Here is the link to the page. We have three pricing tests running here. Paypal conversion is the goal. http://unbouncepages.com/personal-medicine-plus-mvp/ Conversion rate so far is 26% but I am confused about the significance of the confidence level. Where does the confidence level need to be and what does the n need to be for views for the test to be significant?
Hey, I'm a conversion optimization consultant so I can offer some help here.
Whether a conversion rate is "good" or not is a relative measure. If you run a test and get it to 35% from 26%, that's good! If if go from 26% to 10%, then you know you could be doing better. Comparing your conversion rate to industry averages rarely tells you anything meaningful or actionable, so the best thing you can do is continue testing and compare to your old baseline.
The confidence level is the likelihood that the detected result actually exists. For example, if you flip a coin 10 times it will likely land on one side more than the other. If you stopped testing after 10 flips, you might assume that one side has a higher probability than the other... But we both know that's wrong. The real result (50/50) would only begin to emerge after 20 flips, and even then you would not have 100% confidence.
So you don't want to start flipping (ie, testing) too soon because you might draw the wrong conclusion ("the coin landed on tails 6 out of 10 times, therefore tails beats heads by 20%").
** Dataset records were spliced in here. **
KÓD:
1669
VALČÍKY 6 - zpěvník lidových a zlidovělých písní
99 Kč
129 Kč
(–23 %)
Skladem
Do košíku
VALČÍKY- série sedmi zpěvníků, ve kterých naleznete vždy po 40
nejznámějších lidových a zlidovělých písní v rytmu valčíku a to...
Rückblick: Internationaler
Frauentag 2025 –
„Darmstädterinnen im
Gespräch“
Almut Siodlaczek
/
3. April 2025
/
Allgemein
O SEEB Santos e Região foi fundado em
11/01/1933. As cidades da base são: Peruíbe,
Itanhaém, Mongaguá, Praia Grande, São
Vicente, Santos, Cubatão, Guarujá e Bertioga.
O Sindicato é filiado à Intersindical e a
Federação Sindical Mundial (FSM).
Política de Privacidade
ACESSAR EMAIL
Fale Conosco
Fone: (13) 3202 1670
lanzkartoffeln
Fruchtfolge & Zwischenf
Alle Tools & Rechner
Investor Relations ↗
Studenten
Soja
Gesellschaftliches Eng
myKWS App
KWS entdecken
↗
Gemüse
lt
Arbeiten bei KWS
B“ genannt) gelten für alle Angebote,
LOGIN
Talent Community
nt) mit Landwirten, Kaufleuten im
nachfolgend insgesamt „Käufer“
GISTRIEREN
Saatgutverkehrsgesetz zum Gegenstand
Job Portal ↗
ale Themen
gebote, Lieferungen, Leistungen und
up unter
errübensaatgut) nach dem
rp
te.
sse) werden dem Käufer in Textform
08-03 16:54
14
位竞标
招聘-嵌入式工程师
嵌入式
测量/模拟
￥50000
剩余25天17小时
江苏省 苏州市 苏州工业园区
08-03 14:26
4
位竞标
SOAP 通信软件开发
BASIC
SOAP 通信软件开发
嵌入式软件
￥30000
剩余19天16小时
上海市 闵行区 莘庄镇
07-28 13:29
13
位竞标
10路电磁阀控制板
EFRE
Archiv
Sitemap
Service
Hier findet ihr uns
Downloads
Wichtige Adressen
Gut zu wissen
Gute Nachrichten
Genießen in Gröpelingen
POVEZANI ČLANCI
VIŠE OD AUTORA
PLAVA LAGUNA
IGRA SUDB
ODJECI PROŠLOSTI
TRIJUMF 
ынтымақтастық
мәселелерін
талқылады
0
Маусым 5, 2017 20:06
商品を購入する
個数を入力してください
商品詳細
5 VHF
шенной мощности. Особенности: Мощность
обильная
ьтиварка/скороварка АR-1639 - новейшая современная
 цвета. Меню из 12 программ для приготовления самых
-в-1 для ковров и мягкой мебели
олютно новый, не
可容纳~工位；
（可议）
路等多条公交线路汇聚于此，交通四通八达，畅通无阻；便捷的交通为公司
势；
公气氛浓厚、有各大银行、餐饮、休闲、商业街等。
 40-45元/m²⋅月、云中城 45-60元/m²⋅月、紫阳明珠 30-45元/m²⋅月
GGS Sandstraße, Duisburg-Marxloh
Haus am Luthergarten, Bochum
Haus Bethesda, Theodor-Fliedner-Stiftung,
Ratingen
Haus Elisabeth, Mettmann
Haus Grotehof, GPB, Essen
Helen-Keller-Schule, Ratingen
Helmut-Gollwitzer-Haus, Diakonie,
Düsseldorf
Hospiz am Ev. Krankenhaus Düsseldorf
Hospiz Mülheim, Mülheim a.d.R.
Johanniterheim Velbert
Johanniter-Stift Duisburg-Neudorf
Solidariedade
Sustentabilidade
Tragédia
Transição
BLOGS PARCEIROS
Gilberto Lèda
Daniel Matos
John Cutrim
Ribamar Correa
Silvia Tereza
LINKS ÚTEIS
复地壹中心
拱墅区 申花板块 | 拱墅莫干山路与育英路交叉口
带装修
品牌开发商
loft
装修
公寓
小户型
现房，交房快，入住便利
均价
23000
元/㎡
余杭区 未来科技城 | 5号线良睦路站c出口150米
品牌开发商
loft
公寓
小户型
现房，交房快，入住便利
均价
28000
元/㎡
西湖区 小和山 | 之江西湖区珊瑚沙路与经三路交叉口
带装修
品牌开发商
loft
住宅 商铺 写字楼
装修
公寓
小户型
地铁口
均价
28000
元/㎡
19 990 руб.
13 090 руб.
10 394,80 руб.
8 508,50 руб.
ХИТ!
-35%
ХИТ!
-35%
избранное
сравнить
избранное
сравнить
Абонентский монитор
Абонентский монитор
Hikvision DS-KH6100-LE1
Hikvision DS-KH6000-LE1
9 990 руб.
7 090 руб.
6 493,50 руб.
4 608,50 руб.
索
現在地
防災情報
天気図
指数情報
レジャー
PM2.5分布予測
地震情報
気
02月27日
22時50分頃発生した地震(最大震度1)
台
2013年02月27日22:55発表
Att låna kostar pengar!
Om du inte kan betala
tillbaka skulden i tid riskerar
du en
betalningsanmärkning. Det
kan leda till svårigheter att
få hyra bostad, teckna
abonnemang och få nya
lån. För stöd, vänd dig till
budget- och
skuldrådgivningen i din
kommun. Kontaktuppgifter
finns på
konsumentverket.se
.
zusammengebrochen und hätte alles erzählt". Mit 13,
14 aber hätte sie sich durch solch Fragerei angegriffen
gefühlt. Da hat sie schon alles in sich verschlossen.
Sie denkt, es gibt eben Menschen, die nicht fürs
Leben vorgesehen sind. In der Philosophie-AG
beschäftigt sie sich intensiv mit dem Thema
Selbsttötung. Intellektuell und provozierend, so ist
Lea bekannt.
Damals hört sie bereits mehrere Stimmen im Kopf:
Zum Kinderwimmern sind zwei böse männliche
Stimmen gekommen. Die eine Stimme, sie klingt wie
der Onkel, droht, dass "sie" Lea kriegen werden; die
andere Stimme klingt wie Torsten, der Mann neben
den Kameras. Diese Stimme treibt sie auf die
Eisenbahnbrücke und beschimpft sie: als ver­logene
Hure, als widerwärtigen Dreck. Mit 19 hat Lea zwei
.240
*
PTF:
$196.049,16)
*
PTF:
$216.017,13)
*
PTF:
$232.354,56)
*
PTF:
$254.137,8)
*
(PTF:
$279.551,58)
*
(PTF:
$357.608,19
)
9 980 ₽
You also want to know when to stop and what is the smallest meaningful difference ("the coin landed on tails 49 out of 100 times, and the 2% difference is not significant, so we can confidently say the probability of landing on tails is the same as landing on heads.") The confidence level tells you when you've reached this point.
Before you start any A/B test, you need to know how many "flips" (sample number, ie, visitors) are need to reach a result that is likely to be true, and what is the minimum significant change (is a 2% increase significant, or is that just random fluctuation?). Here is a handy calculator to calculate this before you start your test: http://www.evanmiller.org/ab-testing/sample-size.html
If you (or anyone reading) would like some help in setting up and running A/B tests to increase conversions, get in touch!
a 95% significance threshold simply means that you have a 5% chance that the results you're seeing are wrong given the sample you're analyzing. In other words it means that 95% of the time the results you see is better (or worst) then the one you see on the originale page you're testing.
If you want to run a test that really has an impact you should:
1. Compute the sample size (here a tool: http://www.evanmiller.org/ab-testing/sample-size.html )
2. Run the test for at least 7 days
3. Record at least 300 hundred conversion per variation
4. Check significance here ( http://www.evanmiller.org/ab-testing/chi-squared.html )
The more you want to be sure about the result the higher the threshold. So 95% is an accepted standard, 99.5% of significance means that you are pretty sure that the result is not due to chance.
I run hundreds of test for my customers, what I can tell you is that the best test are the one that provide a bigger difference between the two tested pages (from 20% increase or more). That you should run the test for at least one week. And that you should be sure that you didn't make the sample "dirty" (like: changing traffic sources, sending a special offer newsletter etc), and that you should run your test for at least 300 conversions for each variation.
If you happen to run a good test, what you will see from the chart in your ab testing tool is that the line representing the winning variation will always be "over" the one of the loosing variation.
This is the signal that you run a very good test!
And BTW .. Don't forget that each test you run teach you something about your customers ..
Hope this helped.
26% is a satisfactory conversion rate. It differs for everyone, there is no benchmark. Can you improve on that - surely! Try bringing in more levels of analytics like heatmaps and multivariate testing to see what tweaks have the most impact.